I was sitting, eating, busy editing photos that I've lost track of everything that's important to me.
Life will never return to the past times. Once it's gone, it's gone. Yet I am still alive; I can breathe, smell, touch, hear, see, taste and feel things around me. I am lucky to be alive, to experience what can be experienced with. I am one lucky human, for being able to see the stars, clouds, and the beautiful day and night sky. I can listen to water drops, enjoying beautiful images and pictures.
For being given the opportunity to learn things, and I have always been fortunate to have the ability to think and to analyse problems, which is becoming my specialty. I can't complain; I should be so happy and relieved to be able to spend my life solving dilemmas and overcome many obstacles.

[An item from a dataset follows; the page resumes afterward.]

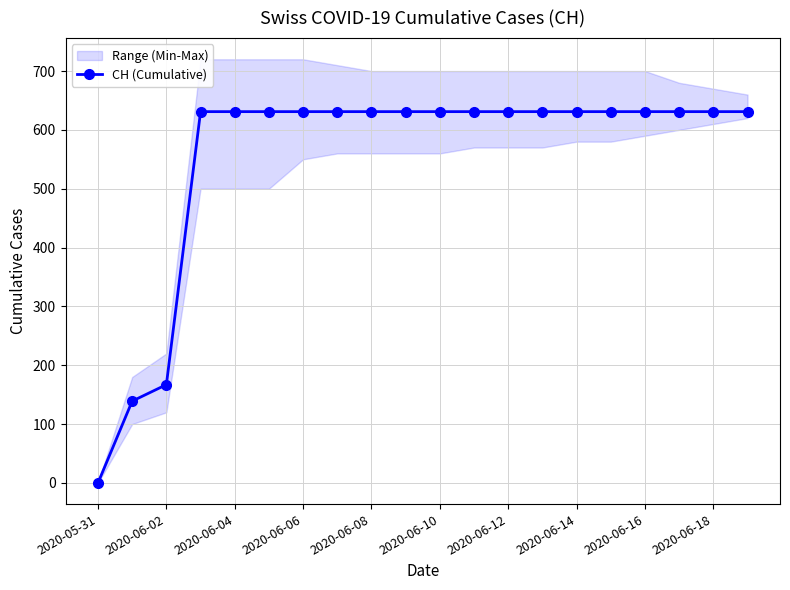

Which category has the lowest value across all series?

2020-05-31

I am nineteen this year. I heard people complaining about how life is not treating them well. Well......
I used to be an outcast, a person that people hates. Or it was just me, always feeling bad about myself. Perhaps I am still a freak in everyone's eyes. But sometimes when I think about the simple aspects in my life that has been fulfilled and provided to me subconciously, I do feel that I have no reason to complain that my life is not how I wanted it to be. I had chances to control my own life, and I guess I made the wrong decisions. I went through a lot of things in life. I stood alone, and nobody reached for me. Because I kept everything to myself and never wanted to let them go.
But now, things have changed. My mindset has changed. I am a new person. I can now identify the things that I should and shouldn't worry about. I love my life. I am eternally grateful towards my mom and dad for giving me this life and for raising me up to have a proper and my ideal life. I am grateful for the little things around me that provide me with such a comfortable life, such as the wind, grass, trees, water, and so much more. Life is so wonderful, and beautiful.